The ROI case for async AI assessment isn't subtle. For a startup running 10 system design interviews a month, the breakeven between ArchWyse's most expensive plan ($349/month) and the cost of running those interviews manually (roughly $3,000/month) is approximately one candidate screened.

The more interesting question isn't whether the cost math works — it clearly does. It's whether the evaluation quality holds up. The answer, in most cases, is that it's actually better — more consistent, less subject to interviewer variability, with structured dimensional feedback that human evaluations rarely produce.

Frequently Asked Questions

How much does a technical interview cost on average?

A single system design round typically costs $200–$350 in direct interviewer time at a US startup — 2 hours of a senior engineer's time at market rates. When you add coordination overhead, context switching cost, and downstream impact on the interviewer's output that day, the true cost per candidate screened is closer to $300–$500.

Why does interview cost matter more at a startup than a large company?

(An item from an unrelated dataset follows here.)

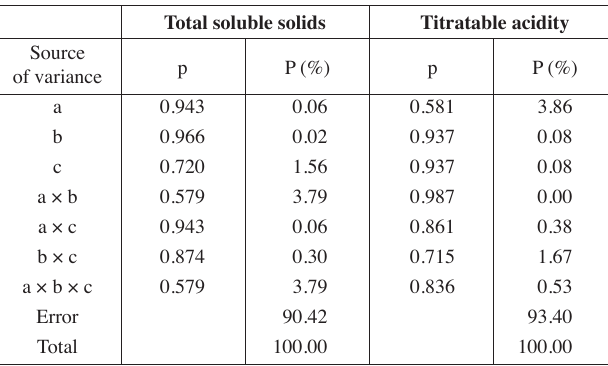
Tab. 2: ANOVA table for total soluble solids and titratable acidity.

At a large company, senior engineer time is still valuable but the opportunity cost is somewhat diffused — there are other senior engineers shipping product. At a startup, your senior engineers are often your most leveraged contributors. Pulling them out of deep work for interview duty has a direct, immediate effect on product output in a way that doesn't happen at scale. The cost matters more when there's less slack to absorb it.

Does async AI assessment reduce evaluation quality?

Not on the technical dimensions that matter most. An AI applying a consistent rubric across 6 structured dimensions — requirements gathering, architecture, APIs and data model, scalability, trade-offs, communication — produces more comparable data than a rotating panel of human interviewers who ask different follow-up questions and weight different things. The evaluation is different from a human one; in key respects, it's more reliable.

How do recruiting firms benefit from async AI interviews?

Recruiting firms that run system design screens face a hard scaling problem: adding volume requires adding qualified interviewers, which limits margins. Async AI assessment removes the linear relationship between volume and headcount. A firm processing 50 system design screens a week with human interviewers needs a large bench of qualified freelancers; the same volume with ArchWyse requires a flat monthly subscription.